Rating:  Summary: WOW! Such crisp detail you feel like you were THERE! Review: Well, Where to start? The book was very well put together and even in hard cover to make sure it last longer than the lives that were taken in the pictures inside of it's binding. I bought it after buying "Vintage Car Wrecks" by Rusty Herlocher, which only shows smashed up, demolished cars by themselves in neat chapters organized in decades of the cars. Boy, was I in for a surprise!

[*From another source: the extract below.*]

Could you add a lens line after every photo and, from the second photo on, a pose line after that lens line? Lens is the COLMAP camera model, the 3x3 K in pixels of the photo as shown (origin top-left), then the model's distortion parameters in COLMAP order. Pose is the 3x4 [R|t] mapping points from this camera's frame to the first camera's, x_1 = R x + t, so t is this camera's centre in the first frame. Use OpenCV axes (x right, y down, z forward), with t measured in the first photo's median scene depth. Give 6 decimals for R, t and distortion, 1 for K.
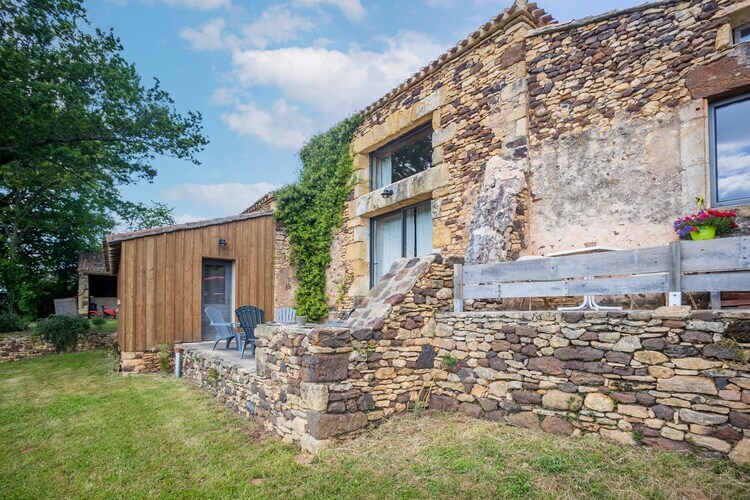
lens RADIAL K [[398.8, 0, 354.9], [0, 398.8, 286.2], [0, 0, 1]] dist [-0.062466, 0.023738]
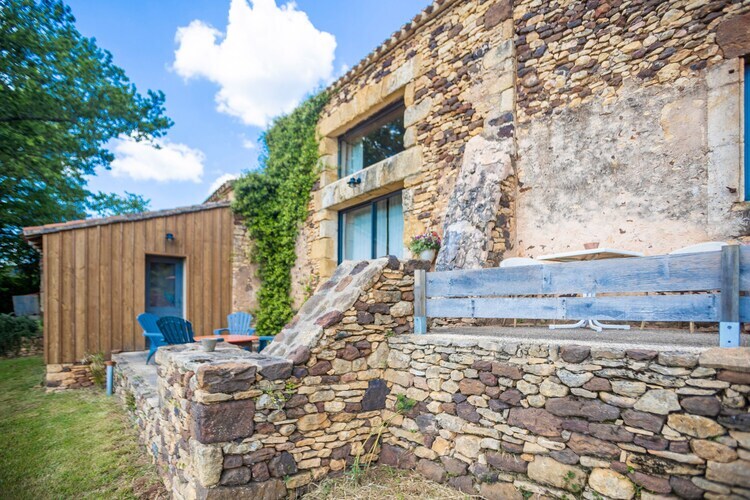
lens RADIAL K [[398.8, 0, 361.5], [0, 398.8, 287.2], [0, 0, 1]] dist [-0.062466, 0.023738]
pose [[0.999171, 0.005646, 0.040317, 0.100152], [-0.006240, 0.999873, 0.014637, -0.028051], [-0.040229, -0.014876, 0.999080, 0.211580]]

I have never witnessed such real-life horror, and as one rater said, "just in case you didn't get enough with the fatal car crashes, he throws in some photos of suicides, homocides, and dead streetpeople." I don't know whether to love it or hate it. I think the first time you read it, it GRIPS you and pulls you in, I found myself flipping the pages faster to see the next picture, probably the last seen of these poor souls and their ride that transported them out from this realm of life. The photographic quality is remarkable, especially for the era(1930's) that these were taken but I feel embarrased for the victims IN the book, for one even defecated on himself to add insult to injury(literally). I must feel that a controversial book as "Car Crashes and Other Sad Stories" CANNOT be blamed for the gruesome pictures you see- one reader said it should have a warning, the book DOES, it's called the TITLE. The title makes the expectations CRYSTAL clear, there is NO happy ending here, folks. Really, it is no worse than the typical movies that are shown on TV these days. I think the more that you view the book, the more you like it. The book really grows on you and each time you view it, you see more detail that you might not have seen the times before. I'd give it two thumbs up for detail, uniqueness, and power, as it truly grabs you and pulls you in.

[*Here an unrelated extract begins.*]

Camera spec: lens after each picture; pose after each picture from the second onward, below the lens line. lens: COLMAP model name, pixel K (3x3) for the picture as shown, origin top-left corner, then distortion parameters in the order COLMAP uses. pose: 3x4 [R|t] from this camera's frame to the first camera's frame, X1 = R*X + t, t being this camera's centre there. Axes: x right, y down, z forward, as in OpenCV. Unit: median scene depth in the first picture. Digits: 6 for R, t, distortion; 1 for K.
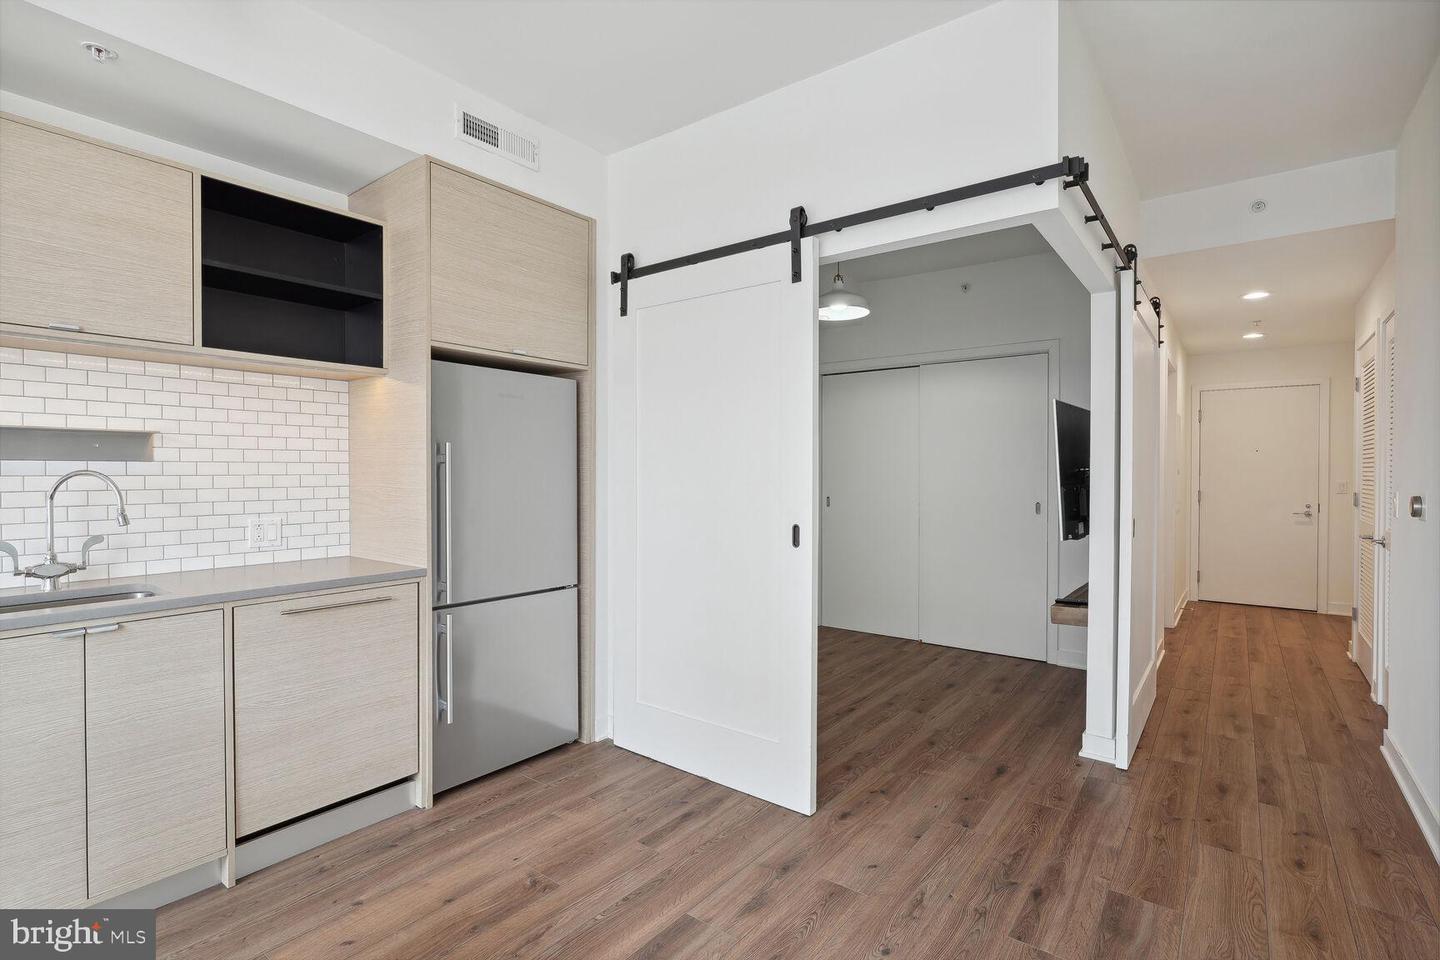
lens RADIAL K [[678.9, 0, 720.0], [0, 678.9, 480.0], [0, 0, 1]] dist [-0.000471, 0.000673]
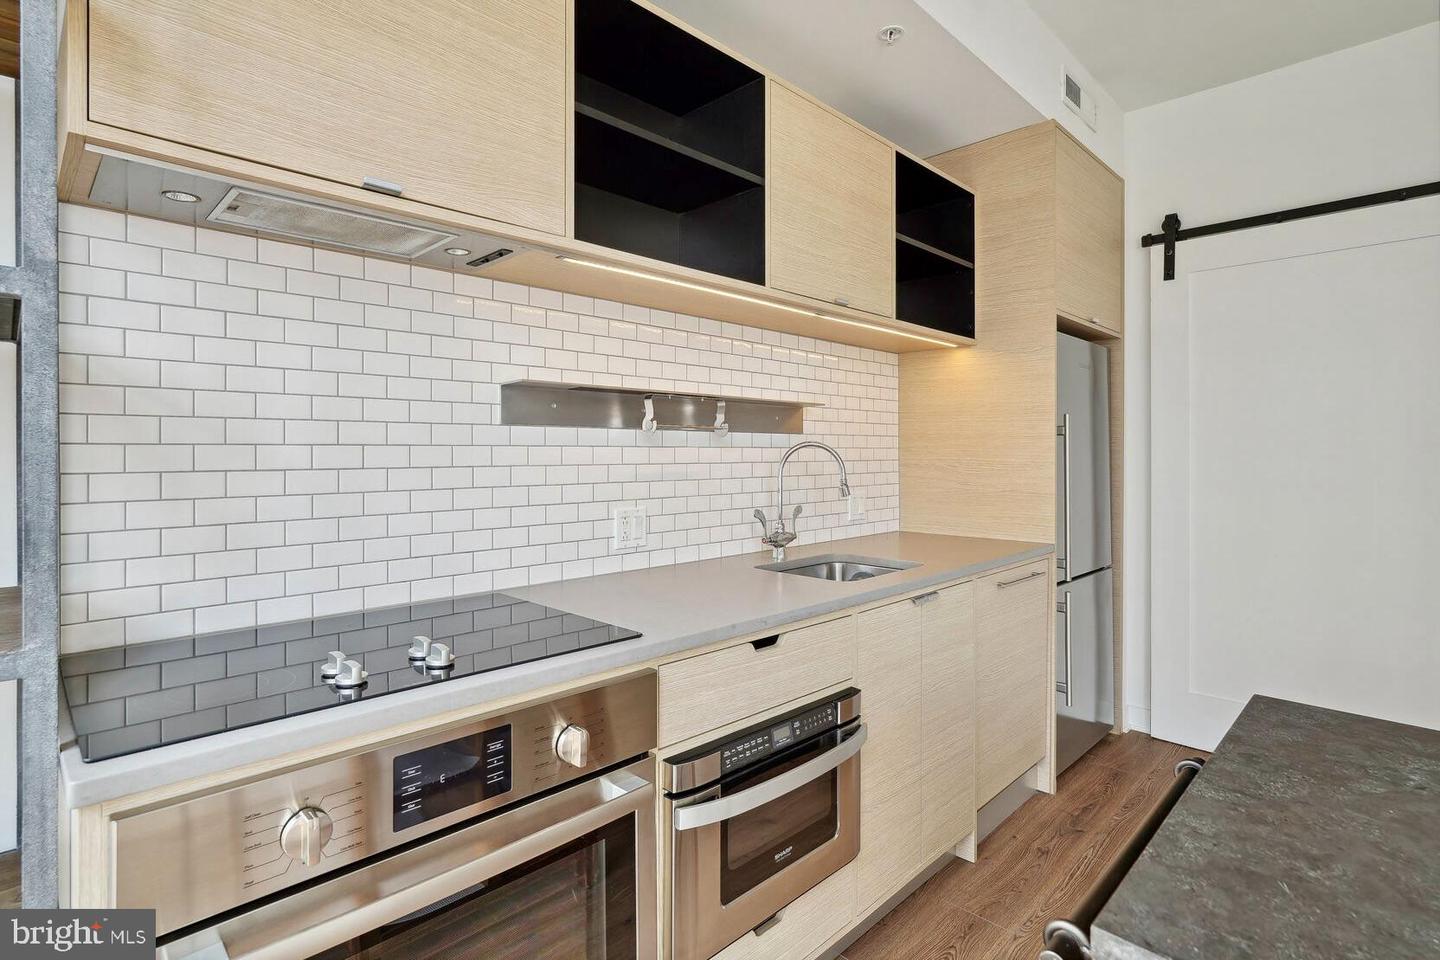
lens RADIAL K [[720.3, 0, 716.5], [0, 720.3, 450.8], [0, 0, 1]] dist [0.001026, 0.000586]
pose [[0.992157, 0.002225, -0.124977, -0.759670], [-0.003728, 0.999923, -0.011797, 0.010101], [0.124941, 0.012170, 0.992089, -0.078656]]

If you are weak-stomached or not into the study of photography, forensics, or just "get off on gore", don't bother to check it out. This was a great deal to me, for $4.00 for a hardcover book of this kind with 200 high resolution photos, if nothing else, it shows why no one should ever ride without a safety belt and furthermore, why no one should EVER try to beat a train. Heck, if I saw this as part of my driver's education class, I'd think twice before I took some of the risk a 15 year old takes. I imagine this book would contain 1000's of images instead of a mere 200 if they had cell phones to distract them in the 1930's. Hey maybe someone should START one of wrecks caused by cellphones mixed with driving- "car crashes and other sad stories, their LAST call". Back to this book though. I say Check it out, if you DARE.....

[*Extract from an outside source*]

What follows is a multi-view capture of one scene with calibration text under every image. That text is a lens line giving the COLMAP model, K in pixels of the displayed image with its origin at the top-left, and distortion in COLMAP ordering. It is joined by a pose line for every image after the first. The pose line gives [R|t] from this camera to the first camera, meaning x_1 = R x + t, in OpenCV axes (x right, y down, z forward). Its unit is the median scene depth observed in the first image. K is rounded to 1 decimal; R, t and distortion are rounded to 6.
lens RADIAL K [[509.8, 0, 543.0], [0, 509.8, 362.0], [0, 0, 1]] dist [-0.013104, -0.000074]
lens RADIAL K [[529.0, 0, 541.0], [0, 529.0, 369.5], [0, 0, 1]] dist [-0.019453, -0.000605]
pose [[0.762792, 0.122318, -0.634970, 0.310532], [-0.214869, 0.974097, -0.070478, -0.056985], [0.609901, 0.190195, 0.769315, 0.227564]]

Rating:  Summary: Sick, sick sick... Review: whats the matter with people? You can get enough of this on the news or in your personal life, but someone trying to make money off of someone else's tradgedy, is really too much.. If the is the best she can do, maybe it's time to find another line of work.
Rating:  Summary: Extremely disturbing... Review: While one should appreciate the well-crafted presentation of Mr. Kilpatrick's work and the excellent quality of the photographic reproductions of the subjects, the overall lasting impression is so horrific that I wouldn't recommend this to anyone. Surely there must be many other photographic essays that allow the viewer to wax nostalgic over the impressive vehicles of the 40's & 50's. But to bear witness to the gruesome endings that the subjects in this book met with is extremely disturbing. Just in case the reader hasn't had enough after viewing a glimpse of pre-seat-belt days, there are some murders and suicides thrown in. No one but the professionals who had to investigate these scenes should have ever seen these photographs.